I have a table with 600M rows, and I want to delete a subset of those rows with ids coming from another table.
Will it be more efficient to delete the rows or re-create the table?
(Based on a discussion on the dbt Slack)
It depends. Sometimes DELETE
is faster, sometimes CREATE OR REPLACE table
is the best option.
The mental model we have to use is that all the data in a table lives in multiple Snowflake "micro-partitions". If my DELETE
is going to touch only one of those micro-partitions - either because I'm deleting only one row, or because all the rows I'm deleting are well clustered into a single micro-partition - then DELETE
is faster.
But if my DELETE
is going to touch multiple micro-partitions of a table - I'd rather rebuild the whole table again.

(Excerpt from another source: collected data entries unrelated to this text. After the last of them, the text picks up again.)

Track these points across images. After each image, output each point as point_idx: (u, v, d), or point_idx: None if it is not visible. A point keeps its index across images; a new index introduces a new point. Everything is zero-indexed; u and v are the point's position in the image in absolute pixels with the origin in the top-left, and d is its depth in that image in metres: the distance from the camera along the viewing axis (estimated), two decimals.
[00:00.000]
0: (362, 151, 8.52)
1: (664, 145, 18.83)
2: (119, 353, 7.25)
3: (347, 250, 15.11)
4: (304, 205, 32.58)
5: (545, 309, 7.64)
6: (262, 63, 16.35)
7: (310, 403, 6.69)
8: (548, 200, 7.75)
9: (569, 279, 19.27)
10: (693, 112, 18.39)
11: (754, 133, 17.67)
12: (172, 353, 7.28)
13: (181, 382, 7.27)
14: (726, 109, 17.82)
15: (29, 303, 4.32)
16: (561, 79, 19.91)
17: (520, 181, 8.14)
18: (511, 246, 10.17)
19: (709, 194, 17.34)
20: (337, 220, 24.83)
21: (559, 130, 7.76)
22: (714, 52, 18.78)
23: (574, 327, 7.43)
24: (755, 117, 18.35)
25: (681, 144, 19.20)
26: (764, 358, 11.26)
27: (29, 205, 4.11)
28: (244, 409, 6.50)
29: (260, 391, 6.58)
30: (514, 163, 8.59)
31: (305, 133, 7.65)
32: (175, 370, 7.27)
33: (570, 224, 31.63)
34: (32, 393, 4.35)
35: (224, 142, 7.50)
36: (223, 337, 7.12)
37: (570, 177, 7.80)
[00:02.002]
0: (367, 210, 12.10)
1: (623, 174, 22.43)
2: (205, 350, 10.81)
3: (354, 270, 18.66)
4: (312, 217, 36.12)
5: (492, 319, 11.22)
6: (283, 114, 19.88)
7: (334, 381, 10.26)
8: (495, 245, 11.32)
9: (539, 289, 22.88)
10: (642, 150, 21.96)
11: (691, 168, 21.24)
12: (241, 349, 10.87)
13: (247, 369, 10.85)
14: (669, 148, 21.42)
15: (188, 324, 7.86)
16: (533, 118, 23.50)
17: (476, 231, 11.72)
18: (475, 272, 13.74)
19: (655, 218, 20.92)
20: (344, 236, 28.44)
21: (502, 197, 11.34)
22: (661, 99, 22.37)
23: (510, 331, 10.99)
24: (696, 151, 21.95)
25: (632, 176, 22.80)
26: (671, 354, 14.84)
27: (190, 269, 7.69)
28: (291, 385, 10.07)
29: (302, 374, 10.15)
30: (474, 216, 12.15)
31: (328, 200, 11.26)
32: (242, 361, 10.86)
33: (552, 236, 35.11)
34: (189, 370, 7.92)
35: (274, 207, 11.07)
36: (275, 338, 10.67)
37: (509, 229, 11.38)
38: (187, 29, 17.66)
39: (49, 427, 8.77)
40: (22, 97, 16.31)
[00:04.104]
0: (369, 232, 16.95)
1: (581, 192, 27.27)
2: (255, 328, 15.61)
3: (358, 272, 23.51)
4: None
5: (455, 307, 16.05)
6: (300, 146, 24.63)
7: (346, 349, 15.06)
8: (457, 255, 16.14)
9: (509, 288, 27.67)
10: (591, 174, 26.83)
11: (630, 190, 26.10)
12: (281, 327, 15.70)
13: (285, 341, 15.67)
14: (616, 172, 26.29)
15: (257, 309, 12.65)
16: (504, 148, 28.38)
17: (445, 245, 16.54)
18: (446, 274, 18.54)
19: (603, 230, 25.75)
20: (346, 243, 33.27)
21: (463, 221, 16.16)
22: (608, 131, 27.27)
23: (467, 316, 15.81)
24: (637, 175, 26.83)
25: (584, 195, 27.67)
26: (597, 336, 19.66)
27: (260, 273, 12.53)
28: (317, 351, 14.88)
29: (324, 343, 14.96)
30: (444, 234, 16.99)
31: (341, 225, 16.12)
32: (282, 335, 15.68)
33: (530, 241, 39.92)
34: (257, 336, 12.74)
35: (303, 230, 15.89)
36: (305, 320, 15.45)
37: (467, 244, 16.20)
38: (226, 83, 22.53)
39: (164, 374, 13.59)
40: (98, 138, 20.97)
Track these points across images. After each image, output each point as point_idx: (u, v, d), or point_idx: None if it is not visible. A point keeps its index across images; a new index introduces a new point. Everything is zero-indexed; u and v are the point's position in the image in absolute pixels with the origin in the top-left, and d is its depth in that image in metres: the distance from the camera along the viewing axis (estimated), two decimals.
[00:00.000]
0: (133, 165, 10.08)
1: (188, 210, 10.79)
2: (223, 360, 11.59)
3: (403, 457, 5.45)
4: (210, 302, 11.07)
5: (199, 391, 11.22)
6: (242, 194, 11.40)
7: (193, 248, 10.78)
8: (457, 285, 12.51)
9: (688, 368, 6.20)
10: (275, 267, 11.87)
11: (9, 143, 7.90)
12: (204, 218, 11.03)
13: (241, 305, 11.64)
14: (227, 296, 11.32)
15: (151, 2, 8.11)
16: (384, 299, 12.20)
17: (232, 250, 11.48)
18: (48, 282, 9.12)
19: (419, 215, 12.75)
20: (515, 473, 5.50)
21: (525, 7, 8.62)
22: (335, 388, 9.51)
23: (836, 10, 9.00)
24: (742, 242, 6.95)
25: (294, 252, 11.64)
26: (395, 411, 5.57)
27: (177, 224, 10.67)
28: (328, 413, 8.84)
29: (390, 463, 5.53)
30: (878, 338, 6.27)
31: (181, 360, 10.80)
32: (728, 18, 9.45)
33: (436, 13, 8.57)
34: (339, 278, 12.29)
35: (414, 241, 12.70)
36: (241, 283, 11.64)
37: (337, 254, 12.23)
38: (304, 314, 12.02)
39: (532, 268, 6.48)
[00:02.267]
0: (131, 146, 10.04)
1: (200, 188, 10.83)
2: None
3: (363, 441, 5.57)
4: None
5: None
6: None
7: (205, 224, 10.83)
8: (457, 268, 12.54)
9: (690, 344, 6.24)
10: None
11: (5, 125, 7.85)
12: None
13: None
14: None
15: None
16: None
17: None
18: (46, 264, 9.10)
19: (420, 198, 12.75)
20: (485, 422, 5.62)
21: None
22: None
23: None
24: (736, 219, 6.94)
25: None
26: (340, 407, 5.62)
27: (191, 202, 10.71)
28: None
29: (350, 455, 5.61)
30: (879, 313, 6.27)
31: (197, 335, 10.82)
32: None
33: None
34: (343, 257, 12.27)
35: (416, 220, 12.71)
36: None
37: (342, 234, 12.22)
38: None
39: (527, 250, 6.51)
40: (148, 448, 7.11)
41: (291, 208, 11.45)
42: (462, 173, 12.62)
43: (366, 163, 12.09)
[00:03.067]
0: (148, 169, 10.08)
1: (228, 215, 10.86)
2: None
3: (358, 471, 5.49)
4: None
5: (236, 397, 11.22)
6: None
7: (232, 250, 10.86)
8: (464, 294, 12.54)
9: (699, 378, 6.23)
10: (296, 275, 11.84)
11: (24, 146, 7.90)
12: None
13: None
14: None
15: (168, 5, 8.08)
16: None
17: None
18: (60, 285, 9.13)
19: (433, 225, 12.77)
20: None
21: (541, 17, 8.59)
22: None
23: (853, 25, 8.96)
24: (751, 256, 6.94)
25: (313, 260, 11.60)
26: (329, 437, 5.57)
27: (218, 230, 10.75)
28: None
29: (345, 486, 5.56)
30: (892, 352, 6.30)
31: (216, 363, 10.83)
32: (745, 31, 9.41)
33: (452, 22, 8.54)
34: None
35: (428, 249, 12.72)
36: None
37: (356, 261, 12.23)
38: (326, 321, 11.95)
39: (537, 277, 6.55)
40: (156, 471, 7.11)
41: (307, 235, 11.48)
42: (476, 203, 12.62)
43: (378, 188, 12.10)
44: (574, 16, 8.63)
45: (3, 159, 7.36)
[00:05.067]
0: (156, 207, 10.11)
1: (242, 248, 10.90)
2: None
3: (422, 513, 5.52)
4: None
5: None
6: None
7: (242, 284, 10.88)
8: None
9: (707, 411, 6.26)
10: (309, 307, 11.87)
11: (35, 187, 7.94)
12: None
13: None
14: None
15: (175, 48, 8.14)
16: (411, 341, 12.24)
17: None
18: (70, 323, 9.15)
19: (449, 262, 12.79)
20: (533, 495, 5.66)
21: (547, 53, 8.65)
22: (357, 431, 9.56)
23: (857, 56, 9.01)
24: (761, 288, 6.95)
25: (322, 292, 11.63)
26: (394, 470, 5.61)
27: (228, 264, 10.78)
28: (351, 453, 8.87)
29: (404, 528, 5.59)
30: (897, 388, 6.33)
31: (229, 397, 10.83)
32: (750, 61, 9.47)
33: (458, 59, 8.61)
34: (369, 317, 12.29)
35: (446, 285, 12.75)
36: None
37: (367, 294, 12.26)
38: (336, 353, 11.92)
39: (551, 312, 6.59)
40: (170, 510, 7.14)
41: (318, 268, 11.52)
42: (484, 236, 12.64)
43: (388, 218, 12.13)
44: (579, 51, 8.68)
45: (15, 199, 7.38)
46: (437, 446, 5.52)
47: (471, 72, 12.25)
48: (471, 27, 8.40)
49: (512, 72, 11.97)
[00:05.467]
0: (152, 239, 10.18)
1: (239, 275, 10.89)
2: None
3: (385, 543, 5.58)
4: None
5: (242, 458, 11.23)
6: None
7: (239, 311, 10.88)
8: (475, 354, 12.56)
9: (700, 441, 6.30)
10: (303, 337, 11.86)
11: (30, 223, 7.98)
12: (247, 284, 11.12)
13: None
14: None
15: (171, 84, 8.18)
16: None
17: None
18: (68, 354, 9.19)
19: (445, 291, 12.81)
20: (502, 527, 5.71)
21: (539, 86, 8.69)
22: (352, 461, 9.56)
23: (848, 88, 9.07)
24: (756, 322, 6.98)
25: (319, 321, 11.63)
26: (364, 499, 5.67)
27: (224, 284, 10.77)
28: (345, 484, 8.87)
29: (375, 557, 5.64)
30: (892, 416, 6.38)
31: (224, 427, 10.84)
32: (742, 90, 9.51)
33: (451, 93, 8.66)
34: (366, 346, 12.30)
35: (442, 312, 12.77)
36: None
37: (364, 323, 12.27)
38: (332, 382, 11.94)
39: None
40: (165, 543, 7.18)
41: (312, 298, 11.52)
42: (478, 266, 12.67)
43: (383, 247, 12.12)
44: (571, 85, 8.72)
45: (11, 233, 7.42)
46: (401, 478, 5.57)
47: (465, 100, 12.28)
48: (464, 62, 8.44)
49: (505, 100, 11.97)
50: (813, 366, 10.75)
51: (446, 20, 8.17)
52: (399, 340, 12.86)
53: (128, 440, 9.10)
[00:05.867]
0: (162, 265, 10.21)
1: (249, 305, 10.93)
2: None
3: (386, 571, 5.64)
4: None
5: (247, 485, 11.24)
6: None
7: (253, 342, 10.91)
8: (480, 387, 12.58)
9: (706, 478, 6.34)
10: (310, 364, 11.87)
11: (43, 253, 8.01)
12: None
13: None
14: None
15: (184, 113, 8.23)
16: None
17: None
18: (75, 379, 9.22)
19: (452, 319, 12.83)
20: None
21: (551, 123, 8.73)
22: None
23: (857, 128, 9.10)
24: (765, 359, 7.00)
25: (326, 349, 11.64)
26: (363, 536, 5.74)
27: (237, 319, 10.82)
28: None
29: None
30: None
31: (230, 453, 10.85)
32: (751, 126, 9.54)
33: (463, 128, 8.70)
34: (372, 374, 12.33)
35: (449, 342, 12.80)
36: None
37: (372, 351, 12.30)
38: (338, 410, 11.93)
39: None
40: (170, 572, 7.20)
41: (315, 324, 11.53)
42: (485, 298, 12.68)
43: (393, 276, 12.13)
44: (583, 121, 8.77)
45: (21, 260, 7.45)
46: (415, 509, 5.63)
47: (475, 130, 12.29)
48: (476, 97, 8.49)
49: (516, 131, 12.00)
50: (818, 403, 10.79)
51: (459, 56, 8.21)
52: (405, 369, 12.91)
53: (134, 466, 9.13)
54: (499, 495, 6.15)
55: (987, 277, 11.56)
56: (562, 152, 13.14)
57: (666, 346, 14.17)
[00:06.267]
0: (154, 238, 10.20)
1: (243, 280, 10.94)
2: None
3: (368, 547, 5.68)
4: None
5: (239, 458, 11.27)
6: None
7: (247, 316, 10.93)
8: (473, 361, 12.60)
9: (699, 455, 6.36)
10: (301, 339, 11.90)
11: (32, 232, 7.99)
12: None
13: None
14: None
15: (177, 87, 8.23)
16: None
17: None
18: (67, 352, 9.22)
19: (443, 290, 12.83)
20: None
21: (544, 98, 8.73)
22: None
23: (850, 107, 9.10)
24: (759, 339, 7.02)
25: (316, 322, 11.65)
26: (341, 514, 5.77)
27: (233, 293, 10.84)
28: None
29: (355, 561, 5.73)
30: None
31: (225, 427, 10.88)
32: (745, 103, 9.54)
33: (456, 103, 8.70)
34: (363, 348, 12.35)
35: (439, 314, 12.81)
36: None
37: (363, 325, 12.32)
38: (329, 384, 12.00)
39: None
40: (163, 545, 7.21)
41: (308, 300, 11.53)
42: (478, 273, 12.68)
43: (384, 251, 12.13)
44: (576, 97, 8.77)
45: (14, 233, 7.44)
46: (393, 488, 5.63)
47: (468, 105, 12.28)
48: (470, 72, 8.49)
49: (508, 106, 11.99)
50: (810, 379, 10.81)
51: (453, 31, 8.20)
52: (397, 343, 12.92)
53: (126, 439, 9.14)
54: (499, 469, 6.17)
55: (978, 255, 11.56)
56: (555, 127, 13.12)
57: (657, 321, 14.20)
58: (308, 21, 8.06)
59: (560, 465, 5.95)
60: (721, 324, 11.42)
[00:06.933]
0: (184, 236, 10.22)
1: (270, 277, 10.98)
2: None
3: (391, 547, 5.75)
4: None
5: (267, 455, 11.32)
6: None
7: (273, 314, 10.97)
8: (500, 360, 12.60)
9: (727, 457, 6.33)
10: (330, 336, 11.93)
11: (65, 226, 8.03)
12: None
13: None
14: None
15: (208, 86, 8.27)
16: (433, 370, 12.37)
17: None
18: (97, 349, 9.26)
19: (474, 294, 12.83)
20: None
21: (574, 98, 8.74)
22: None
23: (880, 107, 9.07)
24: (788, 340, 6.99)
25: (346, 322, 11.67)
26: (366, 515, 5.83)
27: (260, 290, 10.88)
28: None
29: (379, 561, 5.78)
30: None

For example, let's setup a clone of TPC-H-SF100:
create or replace table lineitem_100
as
select *
from snowflake_sample_data.tpch_sf100.lineitem
order by l_shipdate
;
select count(*)
from lineitem_100
-- 600,037,902
;
create table lineitem_100b
clone lineitem_100;
create table lineitem_100c
clone lineitem_100;
Deleting a random set of rows takes 25s:
use warehouse fh_3xl
;
delete from lineitem_100b
where l_orderkey in (
select o_orderkey
from orders_100
where o_totalprice between 50000 and 120000
)
-- 25s
But re-creating the table without those rows takes half the time instead:
insert overwrite into lineitem_100c
select *
from lineitem_100
where l_orderkey not in (
select o_orderkey
from orders_100
where o_totalprice between 50000 and 120000
)
order by l_shipdate
-- 13s
You can see that when re-creating the table I'm also taking care of clustering it well with the order by
.
It's also interesting to note that I did a insert overwrite
instead of create or replace table
- this way we get to keep all the policies and other metadata we could have applied to the table.